Modulation Format Identification Method Based on Multi-Feature Input Hybrid Neural Network

A modulation format identification (MFI) method is proposed for high-speed optical fiber communication systems employing probabilistic shaping (PS) signals in polarization division multiplexing (PDM). The approach utilizes a multi-feature input hybrid neural network (MFHNN) incorporating constellation diagram features and histogram of oriented gradients (HOG) features as dual inputs. These features are trained using a multi-scale convolutional neural network (MS-CNN) and a deep neural network (DNN) to obtain corresponding feature vectors. In the fusion layer, the two feature vectors are merged and classified through fully connected layers, thus constructing an efficient MFI model. The method enhances MFI accuracy by leveraging features of different modulation formats and representations at different neural network levels. To validate the feasibility of the proposed method, signals are collected through the construction of a simulated PDM optical fiber communication system with a fiber length of 80 km and a symbol rate of 50 GBaud.
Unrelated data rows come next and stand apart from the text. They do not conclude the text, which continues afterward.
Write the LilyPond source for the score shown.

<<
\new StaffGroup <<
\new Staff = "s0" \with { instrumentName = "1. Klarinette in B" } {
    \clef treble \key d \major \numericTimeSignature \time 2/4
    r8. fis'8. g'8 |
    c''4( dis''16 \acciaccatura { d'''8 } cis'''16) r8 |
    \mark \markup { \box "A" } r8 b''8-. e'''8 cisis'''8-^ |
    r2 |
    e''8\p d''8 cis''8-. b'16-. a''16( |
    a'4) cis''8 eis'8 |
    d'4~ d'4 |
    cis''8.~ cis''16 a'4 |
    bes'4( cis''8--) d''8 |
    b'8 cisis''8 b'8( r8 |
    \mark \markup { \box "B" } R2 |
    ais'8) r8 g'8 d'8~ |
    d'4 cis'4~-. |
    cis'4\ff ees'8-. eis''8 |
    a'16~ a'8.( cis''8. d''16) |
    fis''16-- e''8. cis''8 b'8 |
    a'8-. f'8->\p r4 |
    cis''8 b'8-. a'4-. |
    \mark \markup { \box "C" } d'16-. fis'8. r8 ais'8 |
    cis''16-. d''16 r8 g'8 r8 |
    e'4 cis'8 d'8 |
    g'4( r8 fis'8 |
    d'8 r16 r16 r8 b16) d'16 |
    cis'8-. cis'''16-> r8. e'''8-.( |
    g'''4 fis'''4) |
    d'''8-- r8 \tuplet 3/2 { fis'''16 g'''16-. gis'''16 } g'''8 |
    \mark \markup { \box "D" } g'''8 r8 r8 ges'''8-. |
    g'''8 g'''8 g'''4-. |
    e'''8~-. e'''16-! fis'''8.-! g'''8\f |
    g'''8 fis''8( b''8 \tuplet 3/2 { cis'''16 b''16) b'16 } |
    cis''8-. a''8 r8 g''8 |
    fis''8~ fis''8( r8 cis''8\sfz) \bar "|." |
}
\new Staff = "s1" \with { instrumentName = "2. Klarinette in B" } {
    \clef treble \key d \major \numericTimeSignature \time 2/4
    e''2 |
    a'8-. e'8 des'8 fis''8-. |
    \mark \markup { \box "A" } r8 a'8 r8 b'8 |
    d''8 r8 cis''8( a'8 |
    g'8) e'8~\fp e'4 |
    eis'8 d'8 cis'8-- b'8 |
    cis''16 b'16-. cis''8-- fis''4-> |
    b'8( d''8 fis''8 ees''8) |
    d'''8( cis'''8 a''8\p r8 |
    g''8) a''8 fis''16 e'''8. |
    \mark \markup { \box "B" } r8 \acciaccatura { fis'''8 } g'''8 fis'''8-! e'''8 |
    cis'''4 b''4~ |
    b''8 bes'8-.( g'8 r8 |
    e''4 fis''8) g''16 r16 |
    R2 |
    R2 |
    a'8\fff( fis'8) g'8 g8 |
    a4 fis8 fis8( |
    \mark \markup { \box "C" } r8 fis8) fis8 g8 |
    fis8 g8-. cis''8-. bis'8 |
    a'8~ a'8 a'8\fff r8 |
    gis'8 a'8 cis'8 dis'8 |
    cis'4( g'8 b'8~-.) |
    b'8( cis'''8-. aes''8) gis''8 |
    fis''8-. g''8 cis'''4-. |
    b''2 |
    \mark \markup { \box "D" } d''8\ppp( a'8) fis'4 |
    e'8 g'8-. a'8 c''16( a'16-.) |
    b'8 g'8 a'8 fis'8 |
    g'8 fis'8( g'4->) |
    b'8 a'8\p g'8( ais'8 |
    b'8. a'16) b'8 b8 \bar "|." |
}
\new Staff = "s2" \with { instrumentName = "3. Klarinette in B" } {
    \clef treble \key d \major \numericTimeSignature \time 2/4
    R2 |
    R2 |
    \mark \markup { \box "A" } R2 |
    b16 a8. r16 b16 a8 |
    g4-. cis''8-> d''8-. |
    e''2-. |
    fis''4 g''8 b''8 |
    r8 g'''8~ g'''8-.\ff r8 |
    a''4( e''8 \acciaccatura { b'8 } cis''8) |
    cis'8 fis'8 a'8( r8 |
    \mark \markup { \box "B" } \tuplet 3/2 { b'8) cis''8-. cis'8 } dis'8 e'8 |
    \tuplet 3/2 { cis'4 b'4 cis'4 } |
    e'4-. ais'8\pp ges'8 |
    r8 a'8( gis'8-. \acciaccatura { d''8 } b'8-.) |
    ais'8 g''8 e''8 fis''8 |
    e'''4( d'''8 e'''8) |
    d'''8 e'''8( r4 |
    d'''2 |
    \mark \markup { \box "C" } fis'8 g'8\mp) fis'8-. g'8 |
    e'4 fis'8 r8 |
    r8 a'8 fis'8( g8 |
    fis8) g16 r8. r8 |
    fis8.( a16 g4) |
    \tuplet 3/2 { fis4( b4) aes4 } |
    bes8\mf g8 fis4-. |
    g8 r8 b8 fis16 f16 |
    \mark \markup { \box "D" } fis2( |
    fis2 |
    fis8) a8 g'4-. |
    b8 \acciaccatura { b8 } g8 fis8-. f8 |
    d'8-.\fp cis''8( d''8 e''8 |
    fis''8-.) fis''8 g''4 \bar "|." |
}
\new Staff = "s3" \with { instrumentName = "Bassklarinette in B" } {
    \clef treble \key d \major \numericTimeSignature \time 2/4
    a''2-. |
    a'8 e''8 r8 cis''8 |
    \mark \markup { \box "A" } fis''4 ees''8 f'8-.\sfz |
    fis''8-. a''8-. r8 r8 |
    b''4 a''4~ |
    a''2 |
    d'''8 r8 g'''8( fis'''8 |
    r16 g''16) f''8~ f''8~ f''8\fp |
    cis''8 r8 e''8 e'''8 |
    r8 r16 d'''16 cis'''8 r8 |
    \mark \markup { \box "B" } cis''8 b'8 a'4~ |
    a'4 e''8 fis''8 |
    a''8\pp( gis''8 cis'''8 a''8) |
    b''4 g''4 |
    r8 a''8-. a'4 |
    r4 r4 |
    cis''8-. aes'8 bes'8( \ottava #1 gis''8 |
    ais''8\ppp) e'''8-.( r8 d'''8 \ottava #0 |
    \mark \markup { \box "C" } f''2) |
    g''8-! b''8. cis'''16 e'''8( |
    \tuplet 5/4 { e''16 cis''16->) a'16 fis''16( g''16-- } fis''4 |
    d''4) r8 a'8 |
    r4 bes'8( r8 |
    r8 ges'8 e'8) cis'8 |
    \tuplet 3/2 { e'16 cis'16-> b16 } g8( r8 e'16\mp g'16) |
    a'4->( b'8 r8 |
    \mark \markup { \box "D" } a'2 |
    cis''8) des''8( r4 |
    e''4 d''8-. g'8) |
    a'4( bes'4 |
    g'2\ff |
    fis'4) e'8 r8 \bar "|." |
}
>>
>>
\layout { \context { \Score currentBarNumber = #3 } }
The gathered data is then utilized with the proposed MFI to identify six PS-QAM signals (PS-16QAM with 3 b/symbol and 3.5 b/symbol, PS-64QAM with 4 b/symbol, 4.5 b/symbol, 5 b/symbol, and 5.5 b/symbol) and two uniform shaping (US) QAM signals (US-16QAM with 4 b/symbol and US-64QAM with 6 b/symbol). Simulation results demonstrate that the MFI model constructed by the proposed method achieves an overall identification accuracy of 91.6% for the eight modulation formats when the optical signal-to-noise ratio (OSNR) is within the range of 10 to 30 dB. Compared to traditional MFI methods, our approach significantly improves both MFI accuracy and convergence speed.